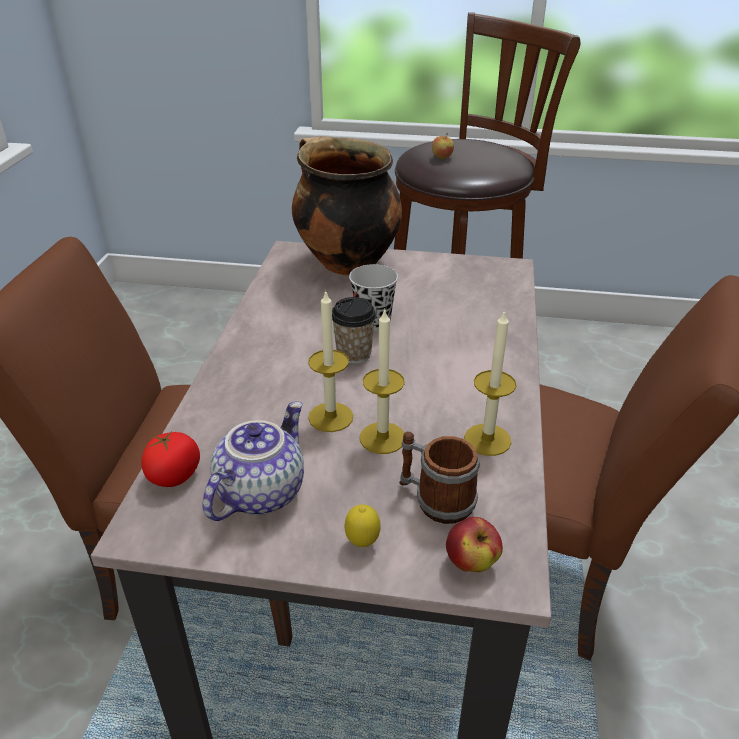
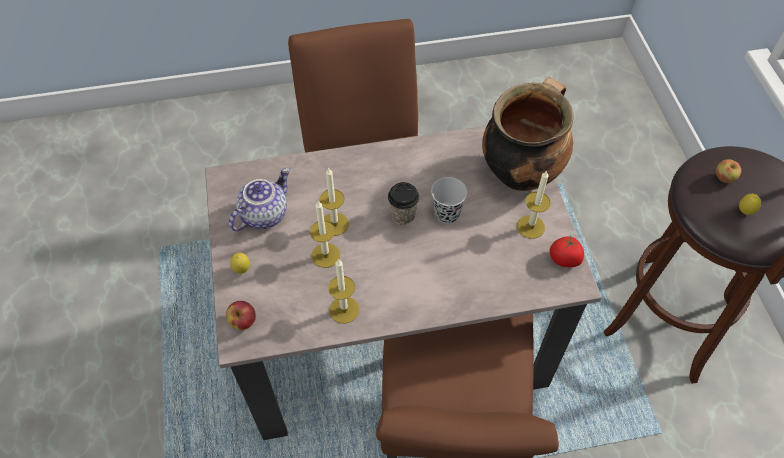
camera: 70 degrees right, 20 degrees up
tomato [141,430,200,487] -> tomato moved to [550,235,584,267]
teapot [202,401,304,521] -> teapot turned 60 degrees counterclockwise [229,168,290,231]
mug [399,431,480,524] -> none
none -> candle [517,170,550,239]
none -> lemon [739,194,761,215]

______

• _What you should do_
Please retype the records above exactly, but leave out any pictures.

• _Response_
camera: 70 degrees right, 20 degrees up
tomato [141,430,200,487] -> tomato moved to [550,235,584,267]
teapot [202,401,304,521] -> teapot turned 60 degrees counterclockwise [229,168,290,231]
mug [399,431,480,524] -> none
none -> candle [517,170,550,239]
none -> lemon [739,194,761,215]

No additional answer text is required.